Quoi qu’il en soit, revenons-en à la réalité. Dans mon texte, je souhaitais d’abord montrer que la cause animale mériterait qu’on s’y attarde un peu plus sérieusement. Pour ce faire, je suis conscient que certains militants ont recours à des moyens plus draconiens et que cela ne fait évidemment pas l’unanimité. Moi-même, je demeure assez perplexe quant au bien-fondé et aux retombées de ces actions directes. N’empêche, les activistes véganes qui se sont introduits dans une porcherie de Saint-Hyacinthe ont au moins eu la décence de le faire de manière non violente. Autrement, j’aurais été le premier à les dénoncer.

On me rétorquera qu’il s’agissait malgré tout d’un acte illégal. C’est vrai, mais était-ce immoral pour autant ? Je ne vais pas débattre de cette question ici, mais il s’agit d’une distinction importante. Importante et délicate. Car ce qui est légal n’est pas forcément moral, et inversement. Voilà pourquoi, dans certaines circonstances, la désobéissance civile apparaît comme une solution envisageable. Mais tout cela demeure très discutable, j’en conviens.

Qui plus est, je sais très bien que la fin ne justifie pas toujours les moyens. Mais parfois, face à des horreurs ou à des injustices qui semblent insurmontables, je peux comprendre que certaines personnes ou certains groupes en arrivent à utiliser des moyens plus drastiques afin de se faire entendre. Mais les écoute-t-on ?

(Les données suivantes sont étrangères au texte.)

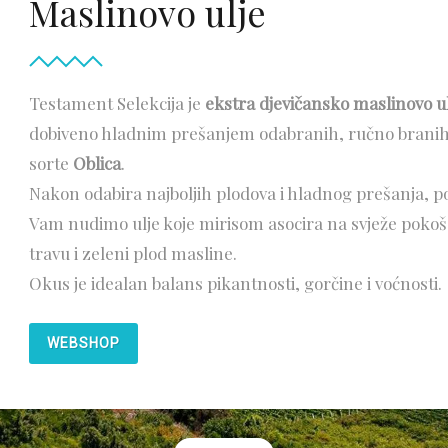
Maslinovo ulje
Testament Selekcija je
ekstra djevičansko maslinovo u
dobiveno hladnim prešanjem odabranih, ručno branih
sorte
Oblica
.
Nakon odabira najboljih plodova i hladnog prešanja, 
Vam nudimo ulje koje mirisom asocira na svježe poko
travu i zeleni plod masline.
Okus je idealan balans pikantnosti, gorčine i voćnosti.
WEBSHOP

Prenons l’exemple des représentants de la Première Nation des Wet’suwet’en, en Colombie-Britannique, ou encore des Mohawks qui bloquent des voies ferrées en guise de protestation contre le passage d’un gazoduc sur leur territoire. On peut évidemment critiquer l’illégalité de leur démarche, mais prenons-nous au moins le temps de les écouter ? Essayons-nous de comprendre ce qui les pousse à faire cela ?

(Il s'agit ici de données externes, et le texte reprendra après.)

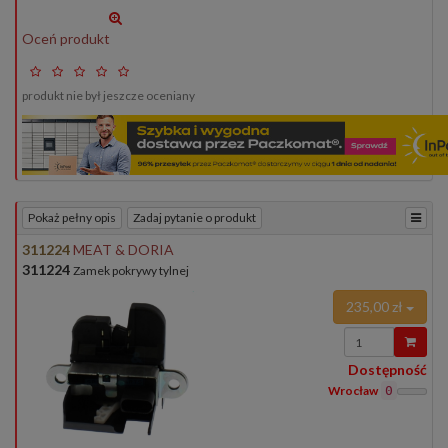
Oceń produkt
produkt nie był jeszcze oceniany
Pokaż pełny opis
Zadaj pytanie o produkt
311224
MEAT & DORIA
311224
Zamek pokrywy tylnej
235,00 zł
Wprowadź
ilość
Dostępność
Wrocław
0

Mais la fin ne justifie pas toujours les moyens ; c’est vrai. À ce propos, je suis de ceux qui pensent que la violence ne devrait jamais être une solution. Même face aux pires atrocités, je crois que la violence demeure moralement répréhensible – sauf dans certains cas de légitime défense. « Mieux vaut subir l’injustice que de la commettre », disait même Socrate, ce avec quoi je suis parfaitement d’accord.

Plusieurs personnages historiques ont cependant eu recours à la désobéissance civile pour faire avancer leur cause. Je pense notamment à Nelson Mandela et Martin Luther King, ou encore Gandhi. Ce dernier a d’ailleurs dit qu’il y avait de nombreuses causes pour lesquelles il serait prêt à mourir, mais aucune pour laquelle il serait prêt à tuer. Inutile d’ajouter que ces êtres d’exception sont tous considérés comme des modèles de moralité.

Mais tel ne fut pas toujours le cas. En leur temps, tous ces apôtres de la non-violence ont été traités comme des vauriens par les autorités et une part importante de l’opinion publique. En soi, cela devrait suffire à nous rappeler que les chemins vers la liberté et la justice sont parfois raboteux, pour ne pas dire chaotiques. Et surtout, cela devrait nous inciter à demeurer critiques vis-à-vis des gouvernements et des lois.